Tutto questo forse più per timore della severità di un padre militare o per paura di deludere profondamente la madre; suo papà era ben poco incline al dialogo e molto più a suo agio a dare ordini che a valutare e accompagnare la crescita del figlio e i suoi desideri, la madre viceversa cercava di assecondarlo e si barcamenava nell’equilibrio perenne tra i voleri del padre e il carattere taciturno e musone del figlio.
Le sue uniche, vere e primitive passioni erano la musica e il calcio; la prima soprattutto era un amore viscerale sin da quando era bambino.
Ogni sua giornata era caratterizzata da una canzone, una melodia, un motivetto.
Nelle note trovava un angolo in cui essere se stesso, seppur sempre diverso dall'io precedente; sentiva, in sé, di avere una moltitudine di personalità, di inclinazioni che, a seconda delle giornate e dell’umore, gli permettevano di ampliare i suoi gusti che, alla fine, risultavano confusi in una commistione completa di generi, un pot-pourri abbastanza variegato e caotico.
Spaziava dal pop italiano al britpop, dalla classica fino all’hard rock, attraverso i cantautori italiani degli anni ‘70/80, con una spruzzata di musica jazz e swing.
Vi era una totale assenza di una linea coerente, assecondata solo dall’istinto del momento e dai suoi molteplici, disordinati e complessi momenti interiori.
Questa passione cresceva e si alimentava passivamente, senza che avesse mai nemmeno partecipato a un concerto dal vivo; sebbene ne avesse visti a centinaia su dvd e Youtube non aveva neppure il rimpianto di non averli vissuti di persona.
Non aveva mai neppure desiderato o provato a suonare uno strumento musicale… forse la musica serviva a riempire il vuoto continuo della sua anima, un vuoto che sentiva spesso e che accumuna molta gente… ognuno cerca di riempirlo a modo proprio, con la passione smodata per il cibo, per l’alcol o per il sesso… a ognuno il suo.
Tutto era iniziato con un walkman regalatogli dalla madre per la promozione in quinta elementare; da allora ascoltava, registrava e fagocitava ogni cantante, cantautore, gruppo che producesse qualsiasi rumore comunemente definito suono
dal genere umano… un suono dopo l’altro a comporre la musica, la sua musica… erano bizzarre anche le sue playlist, accozzaglie di generi e artisti così differenti tra loro.

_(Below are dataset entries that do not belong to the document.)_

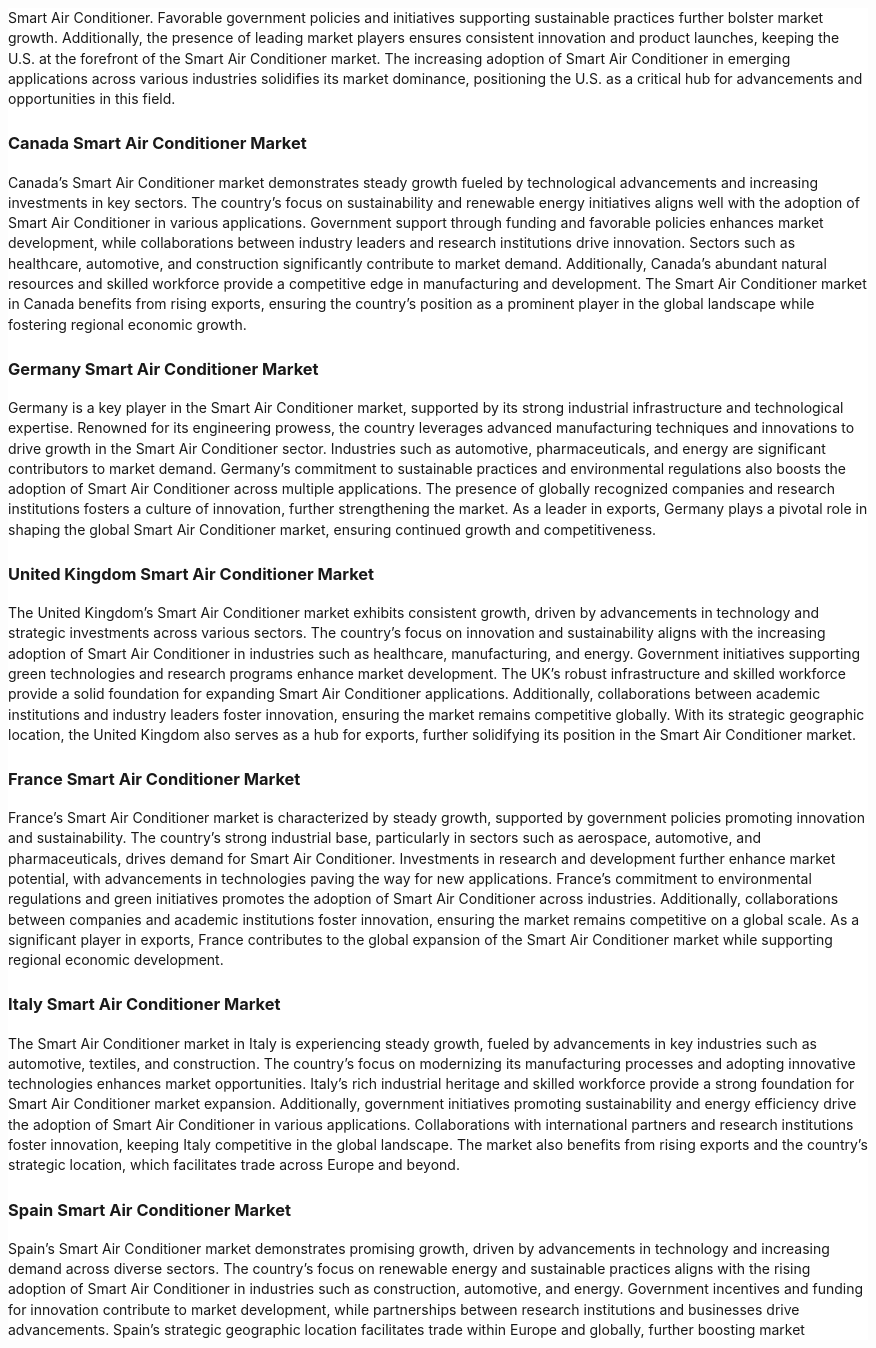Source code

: Smart Air Conditioner. Favorable government policies and initiatives supporting sustainable practices further bolster market growth. Additionally, the presence of leading market players ensures consistent innovation and product launches, keeping the U.S. at the forefront of the Smart Air Conditioner market. The increasing adoption of Smart Air Conditioner in emerging applications across various industries solidifies its market dominance, positioning the U.S. as a critical hub for advancements and opportunities in this field.</p><h3>Canada Smart Air Conditioner Market</h3><p>Canada&rsquo;s Smart Air Conditioner market demonstrates steady growth fueled by technological advancements and increasing investments in key sectors. The country&rsquo;s focus on sustainability and renewable energy initiatives aligns well with the adoption of Smart Air Conditioner in various applications. Government support through funding and favorable policies enhances market development, while collaborations between industry leaders and research institutions drive innovation. Sectors such as healthcare, automotive, and construction significantly contribute to market demand. Additionally, Canada&rsquo;s abundant natural resources and skilled workforce provide a competitive edge in manufacturing and development. The Smart Air Conditioner market in Canada benefits from rising exports, ensuring the country&rsquo;s position as a prominent player in the global landscape while fostering regional economic growth.</p><h3>Germany Smart Air Conditioner Market</h3><p>Germany is a key player in the Smart Air Conditioner market, supported by its strong industrial infrastructure and technological expertise. Renowned for its engineering prowess, the country leverages advanced manufacturing techniques and innovations to drive growth in the Smart Air Conditioner sector. Industries such as automotive, pharmaceuticals, and energy are significant contributors to market demand. Germany&rsquo;s commitment to sustainable practices and environmental regulations also boosts the adoption of Smart Air Conditioner across multiple applications. The presence of globally recognized companies and research institutions fosters a culture of innovation, further strengthening the market. As a leader in exports, Germany plays a pivotal role in shaping the global Smart Air Conditioner market, ensuring continued growth and competitiveness.</p><h3>United Kingdom Smart Air Conditioner Market</h3><p>The United Kingdom&rsquo;s Smart Air Conditioner market exhibits consistent growth, driven by advancements in technology and strategic investments across various sectors. The country&rsquo;s focus on innovation and sustainability aligns with the increasing adoption of Smart Air Conditioner in industries such as healthcare, manufacturing, and energy. Government initiatives supporting green technologies and research programs enhance market development. The UK&rsquo;s robust infrastructure and skilled workforce provide a solid foundation for expanding Smart Air Conditioner applications. Additionally, collaborations between academic institutions and industry leaders foster innovation, ensuring the market remains competitive globally. With its strategic geographic location, the United Kingdom also serves as a hub for exports, further solidifying its position in the Smart Air Conditioner market.</p><h3>France Smart Air Conditioner Market</h3><p>France&rsquo;s Smart Air Conditioner market is characterized by steady growth, supported by government policies promoting innovation and sustainability. The country&rsquo;s strong industrial base, particularly in sectors such as aerospace, automotive, and pharmaceuticals, drives demand for Smart Air Conditioner. Investments in research and development further enhance market potential, with advancements in technologies paving the way for new applications. France&rsquo;s commitment to environmental regulations and green initiatives promotes the adoption of Smart Air Conditioner across industries. Additionally, collaborations between companies and academic institutions foster innovation, ensuring the market remains competitive on a global scale. As a significant player in exports, France contributes to the global expansion of the Smart Air Conditioner market while supporting regional economic development.</p><h3>Italy Smart Air Conditioner Market</h3><p>The Smart Air Conditioner market in Italy is experiencing steady growth, fueled by advancements in key industries such as automotive, textiles, and construction. The country&rsquo;s focus on modernizing its manufacturing processes and adopting innovative technologies enhances market opportunities. Italy&rsquo;s rich industrial heritage and skilled workforce provide a strong foundation for Smart Air Conditioner market expansion. Additionally, government initiatives promoting sustainability and energy efficiency drive the adoption of Smart Air Conditioner in various applications. Collaborations with international partners and research institutions foster innovation, keeping Italy competitive in the global landscape. The market also benefits from rising exports and the country&rsquo;s strategic location, which facilitates trade across Europe and beyond.</p><h3>Spain Smart Air Conditioner Market</h3><p>Spain&rsquo;s Smart Air Conditioner market demonstrates promising growth, driven by advancements in technology and increasing demand across diverse sectors. The country&rsquo;s focus on renewable energy and sustainable practices aligns with the rising adoption of Smart Air Conditioner in industries such as construction, automotive, and energy. Government incentives and funding for innovation contribute to market development, while partnerships between research institutions and businesses drive advancements. Spain&rsquo;s strategic geographic location facilitates trade within Europe and globally, further boosting market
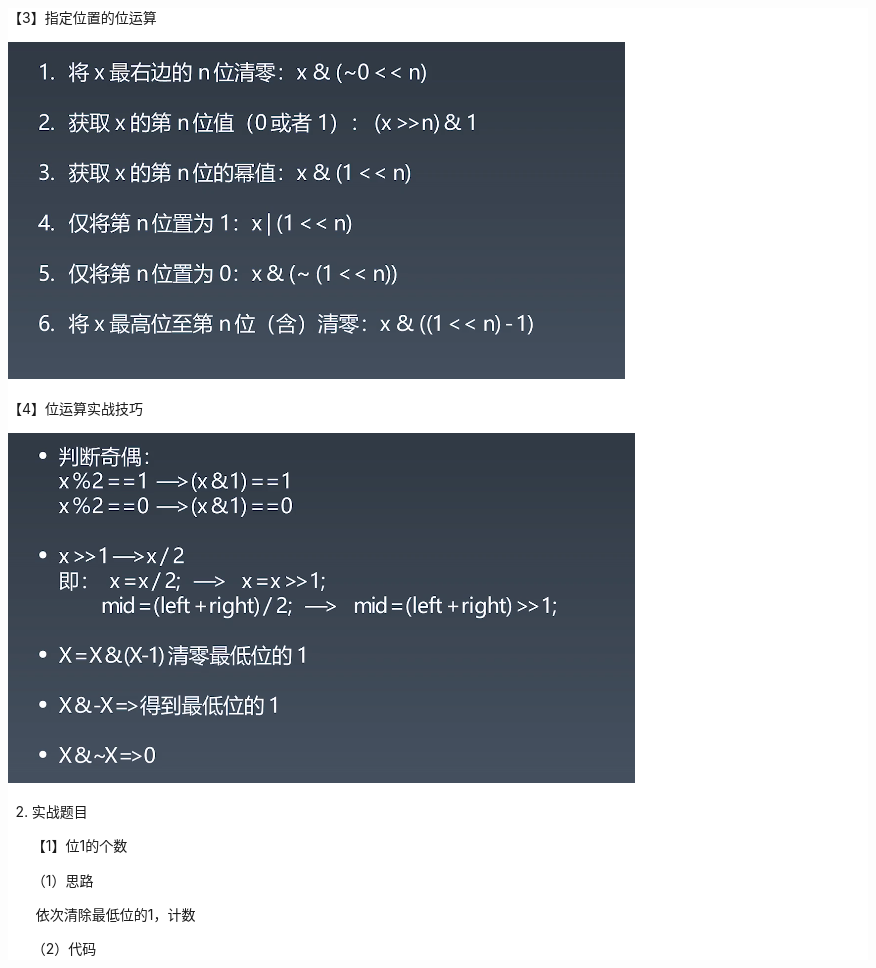    【3】指定位置的位运算

   ![指定位置的位运算](README.assets/指定位置的位运算.png)

   【4】位运算实战技巧

   ![位运算实战技巧](README.assets/位运算实战技巧.png)

2. 实战题目

   【1】位1的个数

    （1）思路

   ​	依次清除最低位的1，计数

    （2）代码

Inutile dire di quando avesse provato a convincere il padre a lasciarlo iscriversi al Dams, idea subitaneamente rispedita al mittente senza possibilità di discussione e senza particolari malumori da parte di Andrea che aveva accettato la decisione paterna rinunciando a qualsiasi ulteriore osservazione.
L’altra sua passione, il calcio, si concentrava quasi esclusivamente sul campionato inglese, questo sì per totale snobismo e voglia di distinguersi; al liceo trovava entusiasmante il potersi dissociare da ogni discussione calcistica del lunedì con i suoi compagni.
Era qualcosa che, ai suoi occhi, lo faceva sentire positivamente diverso dagli altri.
Anche questo suo interesse non entusiasmava il padre dato che avrebbe offerto ancora meno sbocchi per il futuro professionale rispetto al vituperato Dams.